I know you don’t care about this stuff. And I don’t care that you don’t care. But, hey, you’re the one reading it. We all know the economy is in the tanker. That isn’t new. But how are other countries handling it? Yes, there are other countries besides America. I know I just blew open your brain right there. Iceland protested and, wow, actually got results. Their Prime Minister resigned. Remember when Americans use to protest? Yeah, me neither. From C double Ny:
In his resignation letter, Sigurdsson said that after the country’s financial crash, he had hoped that the government would re-create trust and restore the country’s finances. But he said the effort had failed, and he was resigning to help facilitate a restoration of public trust
Heads rolling. In other news, it looks like the Israelis and the Hamas dudes have reached a very tiny cease-fire. A certain home-boy of ours may have had something to do with that. But it might not last if those cats over there don’t stop making these tunnels. Huh? What? Tunnels? From the Washington Post:
Some of the tunnels are poorly concealed by white tents that line the border about 70 yards north of a gray concrete fence topped with barbed wire. But much of the tunneling is done in plain sight, during daylight hours. Delivery trucks circled the area to pick up newly smuggled goods to distribute to other cities. Masri said his tunnel is used to transport basic food staples and other items. It took 15 workers three months to complete, he said, and required an investment of $70,000.

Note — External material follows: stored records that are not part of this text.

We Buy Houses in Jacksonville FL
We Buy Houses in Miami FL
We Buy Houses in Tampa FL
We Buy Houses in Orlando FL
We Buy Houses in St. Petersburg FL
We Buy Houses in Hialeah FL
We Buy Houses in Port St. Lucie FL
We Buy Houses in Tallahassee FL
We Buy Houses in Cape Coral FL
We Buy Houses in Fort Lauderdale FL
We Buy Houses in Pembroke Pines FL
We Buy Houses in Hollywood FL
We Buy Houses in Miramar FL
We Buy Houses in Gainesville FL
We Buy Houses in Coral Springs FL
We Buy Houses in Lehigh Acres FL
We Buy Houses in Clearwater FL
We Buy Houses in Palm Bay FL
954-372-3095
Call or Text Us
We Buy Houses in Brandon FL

It is 2009, and people dig smuggling tunnels. I can not wait for the Mad Maxx days to start! I’m gonna put a rocket-launcher on my bicycle. A rocket-launcher on the handle bars of my bicycle. Finally, Obama dolls. I’m series. Somebody thought it was a good idea to make dolls based of the wonderful Obama girls, Sasha and Malia. Rents gotta get paid, even if you have to exploit two little girls. From the New York Times:
“They are beautiful names,” Tania Lundeen, a spokeswoman for Ty, said in an interview with The Associated Press. But, “there’s nothing on the girls that refers to the Obama girls,” she said. But what about the fact that in addition to sharing unusual names, Sweet Sasha and Marvelous Malia are slender brown-skinned and brown-eyed dolls that bear a resemblance to the 7- and 10-year-old darlings who just moved into the White House? “It would not be fair to say they are exact replications of these girls,” Ms. Lundeen told The A.P.
Geez. Making these aren’t stupid. BUYING these dolls is what’s really insane. Do children even play with dolls anymore? Don’t they just get on myspace and flirt with FBI agents pretending to be kiddie-stalkers? Have I gone too far?